In our informal conversation, he only mentioned cars a few times, and when he did he spoke of them “blasting” around.
So I asked him what role cars play in his vision for the city.
“I think everybody has the right to choose the mode of transportation they want on any given trip,” he said. “It’s up to SDOT to make sure that all those users are operating together in a way that’s safe and convenient for everybody.”
For Spotts, it’s about balance. It’s making sure that every mode of transportation gets a fair use of the available space.
“There may be a change that doesn’t privilege the car, but the transportation system needs to work safely and efficiently for all users,” he said.
I asked him about the ‘war on cars,’ and he told me that the One Seattle approach to transportation would never include a war on anything. He said he is intrigued by influencing transportation around Puget Sound, which is, as he put it, “as a thought partner across the region.”
One of his top priorities is a top to bottom review of Vision Zero.

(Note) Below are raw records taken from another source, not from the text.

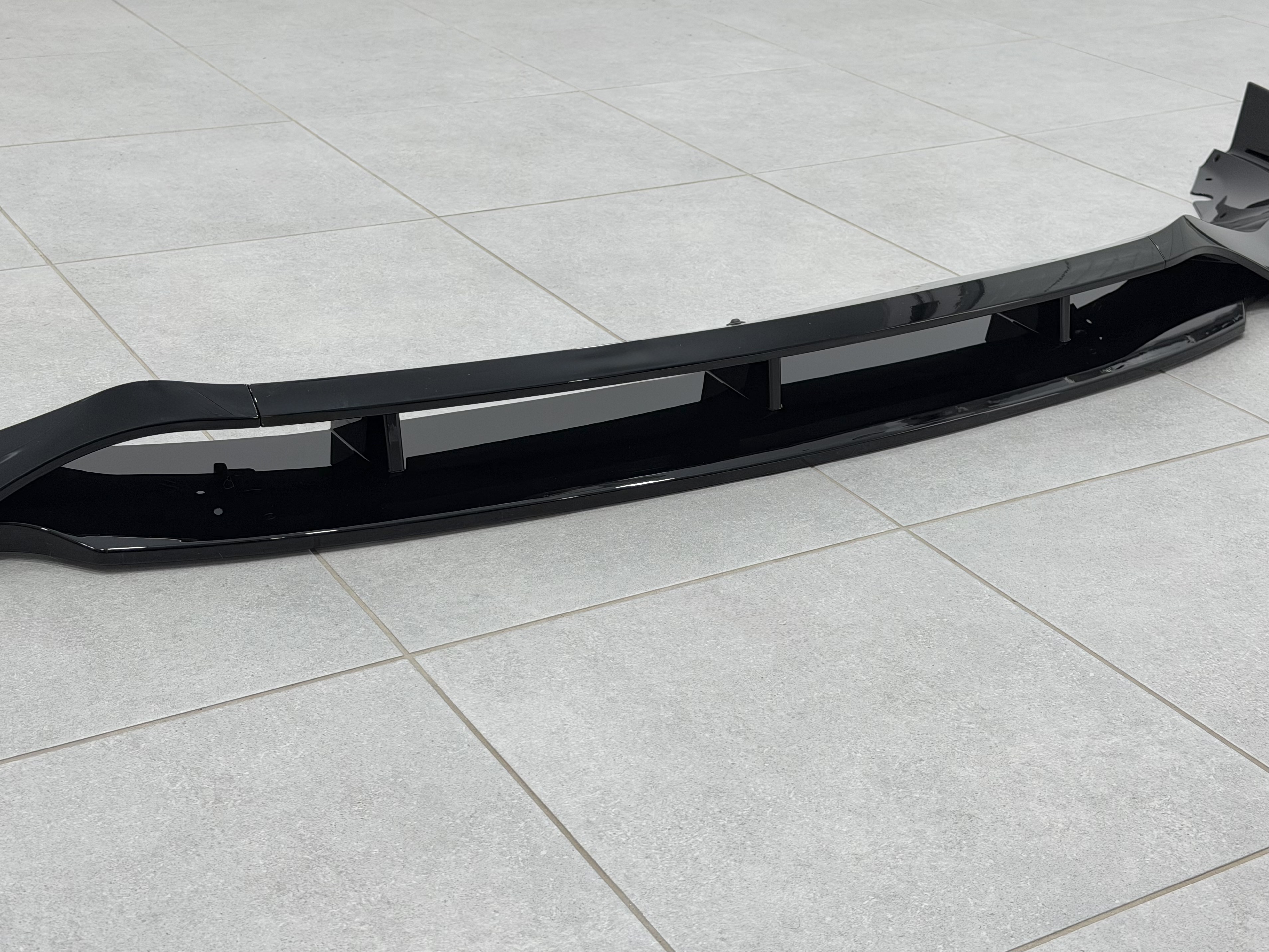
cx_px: 634
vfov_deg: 30.3
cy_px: 476
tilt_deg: -25.9
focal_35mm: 48
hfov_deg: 39.7
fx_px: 1760
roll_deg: -2.8
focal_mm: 6.76
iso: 64
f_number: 1.78
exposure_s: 1/299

Coming off record years of pedestrian and bicycle deaths in the city, he said what the city is doing isn’t working.
“Although a lot of good work and hard work has been done, the fatalities are going up, not down,” he said. “We have to figure out why that is and pivot accordingly.”
Spotts said the city has to be “fearless” when attacking this issue. He wants to have data and a plan within the first 100 days of his tenure, including a new director of Vision Zero, who should be hired by next week.
While Spotts’ visions and priorities are in line with his predecessors and with the city’s climate goals, he appears ready to bring a much more aggressive attitude to the position. Expect to see him out and about and remember, if you want to tell him something, don’t, show him instead.